The high school science club member who pranked the principal says when caught: “Listen to me, Mr. Principal. I promise I won’t make that mistake again. Honest. Cross my heart and hope to die. Boy scout’s honor. No, really. Never, ever, again.” The illustration was generated by the plagiarism-free MidJourney.
The write up states as “actual factual” behavior by the company:
The complaint says that both Google and app developers creating DFF apps stood to gain by not applying the strict “intended for children” label. And it claims that Google incentivized this mislabeling by promising developers more advertising revenue for mixed-audience apps.
The idea is that intentionally assigned metadata made it possible for Google to acquire information about a child’s online activity.
My initial reaction was, “What’s new?
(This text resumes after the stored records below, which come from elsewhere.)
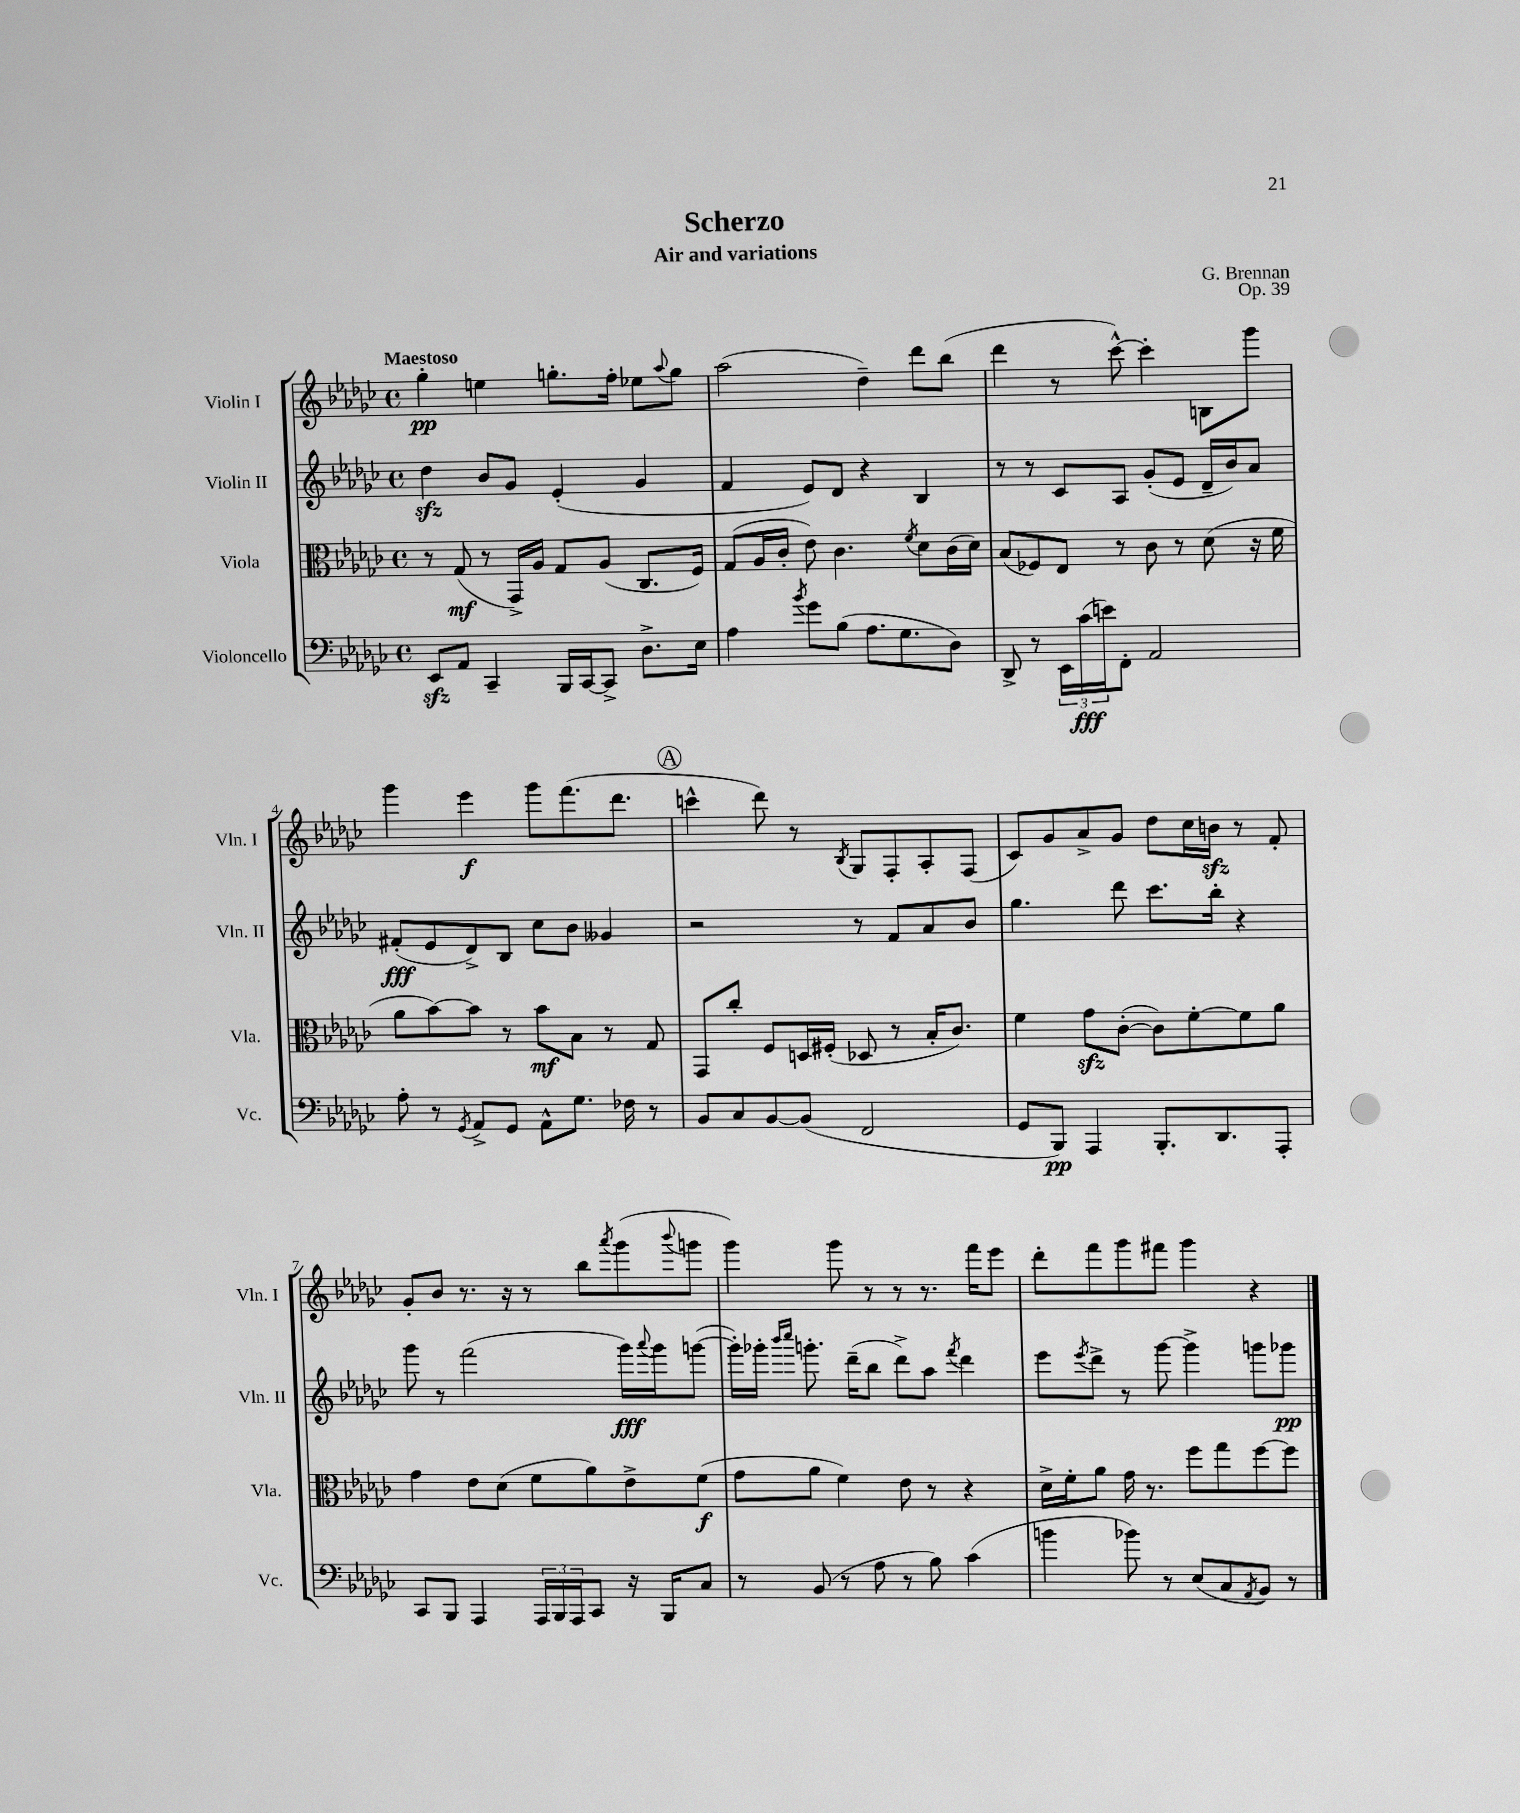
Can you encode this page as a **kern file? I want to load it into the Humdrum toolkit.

**kern	**kern	**kern	**kern
*staff4	*staff3	*staff2	*staff1
*clefF4	*clefC3	*clefG2	*clefG2
*k[b-e-a-d-g-c-]	*k[b-e-a-d-g-c-]	*k[b-e-a-d-g-c-]	*k[b-e-a-d-g-c-]
*M4/4	*M4/4	*M4/4	*M4/4
*met(c)	*met(c)	*met(c)	*met(c)
8EE-	8r	4dd-	4gg-'
8AA-	(8G-	.	.
4CC-~	8r	8b-	4ee
.	16GG-^)	8g-	.
.	16A-	.	.
16BBB-	8G-	(4e-'	8.gg'
[16CC-	.	.	.
8CC-^]	(8A-	.	.
.	.	.	16ff'
8.D-^	8.C-	4g-	8ee-
.	.	.	8qqaa-
.	.	.	8gg
16E-	16F)	.	.
=	=	=	=
4A-	(8G-	4f	(2aa-
.	16A-	.	.
.	16c-'	.	.
8qb-	.	.	.
8g-	8e-)	8e-)	.
(8B-	4.c-	8d-	.
8.A-	.	4r	4dd-~)
8.G-	.	.	.
.	8qf	.	.
.	8d-	4B-	8ddd-
8D-)	(16c-	.	(8bb-
.	16d-)	.	.
=	=	=	=
8DD-^	(8B-	8r	4ddd-
8r	8F-)	8r	.
24EE-	8E-	8c-	8r
(24c-	.	.	.
24e)	.	.	.
8FF'	8r	8A-	[8ccc-^^)
2AA-	8c-	(8g-'	4ccc-']
.	8r	8e-	.
.	(8d-	16d-~	8B
.	.	16b-)	.
.	16r	8a-	8ggg-
.	16f	.	.
=	=	=	=
8A-'	8a-	(8f#'	4ggg-
8r	[8b-)	8e-	.
8qGG-	.	.	.
8AA-^	8b-]	8d-^)	4eee-
8GG-	8r	8B-	.
8AA-^^	8b-	8cc-	8ggg-
8.G-	8B-	8b-	(8.fff
.	8r	4g--	.
16F-	.	.	8.ddd-
8r	8G-	.	.
=	=	=	=
8BB-	8GG-	2r	4ccc^^
8C-	8cc-'	.	.
[8BB-	8F	.	8ddd-)
(8BB-]	16D	.	8r
.	(16F#'	.	.
.	.	.	8qB-
2FF	8D-	8r	8G-
.	8r	8f	8F'
.	16B-'	8a-	8A-'
.	8.c-)	.	.
.	.	8b-	(8F
=	=	=	=
8GG-	4f	4.gg-	8c-)
8BBB-)	.	.	8g-
4AAA-	8g-	.	8a-^
.	([8c-'	8ddd-	8g-
8.BBB-'	8c-])	8.ccc-	8dd-
.	[8f'	.	16cc-
8.DD-	.	16bb-'	16b
.	8f]	4r	8r
8AAA-'	8a-	.	8f'
=	=	=	=
8CC-	4g-	8ggg-	8g-'
8BBB-	.	8r	8b-
4AAA-	8e-	(2fff	8.r
.	(8d-	.	.
.	.	.	16r
24AAA-	8f	.	8r
24BBB-	.	.	.
24AAA-	.	.	.
8CC-	8a-)	.	8bb-
.	.	.	8qaaa-
16r	8e-^	16ggg-)	(8ggg-
.	.	8qqaaa-	.
16BBB-	.	16ggg-	.
.	.	.	8qqbbb-
8C-	(8f	([8ggg	8ggg
=	=	=	=
8r	8g-	16ggg'])	4ggg-)
.	.	16ggg-'	.
.	.	16qqbbb-	.
.	.	16qqcccc-	.
(8BB-	8a-	8.ggg'	.
8r	4f)	.	8ggg-
.	.	(16ddd-~	.
8A-	.	8bb-	8r
8r	8e-	8ddd-^)	8r
8B-)	8r	8aa-	8.r
.	.	8qfff	.
(4c-	4r	4ddd-	.
.	.	.	16fff
.	.	.	8eee-
=	=	=	=
4b	16d-^	8eee-	8ddd-'
.	16f'	.	.
.	.	8qeee-	.
.	8a-	8ddd-^	8fff
8b-)	16g-	8r	8ggg-
.	8.r	.	.
8r	.	[8ggg-	8fff#
(8E-	8ff	4ggg-^]	4ggg-
8C-	8gg-	.	.
8qAA-	.	.	.
8BB-)	[8ff	8ggg	4r
8r	8ff]	8ggg-	.
==	==	==	==
*-	*-	*-	*-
Google says one thing and then demonstrates it adolescent sense of cleverness via a workaround?
After a conversation with my team, I formulated a different hypothesis; specifically, Google has institutionalized mechanisms to make it possible for the company’s actual behavior to be whatever the company wants its behavior to be.
One can hope this was a one-time glitch. My “different hypothesis” points to a cultural and structural policy to make it possible for the company to do what’s necessary to achieve its objective.